- Editoras, empresas de tecnologia e startups europeias pedem à União Europeia que encerre a investigação antitruste sobre o Google, por suposto favorecimento de seus serviços em buscas online, e que aplique multa.
- Em uma carta aos líderes da UE, o Conselho Europeu de Editores, que reúne Axel Springer, News Corp, Condé Nast e outras entidades, pediu que a conclusão ocorra na próxima semana.
- A iniciativa evidencia tensões na União Europeia sobre o equilíbrio da regulamentação de grandes empresas de tecnologia frente a regras que visam limitar o domínio de norte-americanas no setor.

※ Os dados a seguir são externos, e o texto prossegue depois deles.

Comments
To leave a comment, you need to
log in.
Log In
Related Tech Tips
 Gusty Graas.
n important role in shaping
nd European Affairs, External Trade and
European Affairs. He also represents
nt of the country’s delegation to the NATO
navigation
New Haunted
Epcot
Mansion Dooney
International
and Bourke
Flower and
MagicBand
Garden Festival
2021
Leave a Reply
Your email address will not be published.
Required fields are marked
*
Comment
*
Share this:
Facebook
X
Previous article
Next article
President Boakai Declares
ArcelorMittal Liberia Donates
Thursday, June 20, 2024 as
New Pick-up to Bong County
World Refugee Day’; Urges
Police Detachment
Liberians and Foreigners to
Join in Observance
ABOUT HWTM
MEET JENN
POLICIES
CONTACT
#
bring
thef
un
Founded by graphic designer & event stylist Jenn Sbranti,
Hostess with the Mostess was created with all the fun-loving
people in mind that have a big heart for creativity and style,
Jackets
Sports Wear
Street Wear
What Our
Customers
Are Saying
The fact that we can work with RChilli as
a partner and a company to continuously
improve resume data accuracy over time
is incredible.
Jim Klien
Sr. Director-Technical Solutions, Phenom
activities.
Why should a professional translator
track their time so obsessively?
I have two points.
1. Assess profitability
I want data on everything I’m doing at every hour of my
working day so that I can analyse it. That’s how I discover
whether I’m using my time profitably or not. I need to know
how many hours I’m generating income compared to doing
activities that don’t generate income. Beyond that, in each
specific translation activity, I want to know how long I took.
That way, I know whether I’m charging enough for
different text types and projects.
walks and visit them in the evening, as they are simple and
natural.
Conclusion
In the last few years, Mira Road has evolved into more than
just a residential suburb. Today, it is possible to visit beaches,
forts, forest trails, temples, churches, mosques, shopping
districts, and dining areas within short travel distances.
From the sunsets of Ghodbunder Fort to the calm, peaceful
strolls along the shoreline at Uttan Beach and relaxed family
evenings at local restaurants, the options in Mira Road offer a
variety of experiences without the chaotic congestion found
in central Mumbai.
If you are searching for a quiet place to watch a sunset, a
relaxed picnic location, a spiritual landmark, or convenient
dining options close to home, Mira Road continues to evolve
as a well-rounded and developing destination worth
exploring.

- A investigação, aberta pela Comissão Europeia em março de 2024 sob a Lei dos Mercados Digitais (DMA), já dura quase dois anos; reguladores indicaram a meta de concluir os casos da DMA em doze meses.
- Concorrentes dizem que as medidas propostas são insuficientes e pedem uma decisão formal de não conformidade contra a Alphabet, incluindo ordem de cessação e multa dissuasora; a Google não comentou.
Empresas europeias pressionam pela punição a Google por suposto favorecimento em buscas. Editores, empresas de tecnologia e startups enviaram uma carta aos líderes da União Europeia pedindo a conclusão rápida da investigação de quase dois anos sobre a Alphabet. O foco é o alegado favorecimento de serviços próprios nas buscas online.
A carta é assinada pelo Conselho Europeu de Editores, que reúne Axel Springer, News Corp, Condé Nast, entre outros. Também integram o movimento a Associação Europeia de Mídia de Revistas e entidades ligadas a tecnologia e turismo. O objetivo é que a comissão finalize o caso na próxima semana.
A iniciativa evidencia tensões no bloco sobre como regulamentar grandes empresas de tecnologia e o equilíbrio entre EUA e UE nas regras de buscas, redes sociais e IA. A DMA, Lei dos Mercados Digitais, é o marco regulatório citado na ação.
Contexto
A investigação da Comissão Europeia foi aberta em março de 2024, sob a DMA. Reguladores já trabalham para concluir casos da DMA em até 12 meses. A UE busca esclarecer se o Google privilegiou seus próprios serviços nas buscas.
A Comissão confirmou o recebimento da carta e afirmou que pretende concluir a apuração o mais rapidamente possível. O porta-voz não detalhou desdobramentos ou prazos adicionais.
Reação de concorrentes
Google não respondeu a pedidos de comentário. Em contraponto, concorrentes sustentam que as medidas propostas até o momento são insuficientes para coibir o favorecimento alegado. O grupo signatário pediu uma decisão formal de não conformidade contra a Alphabet.
Entre as propostas, há também uma ordem de cessação e desistência e a fixação de uma multa dissuasora caso se comprove a prática prejudicial. Responsáveis pela carta destacam o impacto da conduta da Alphabet na rentabilidade de empresas europeias.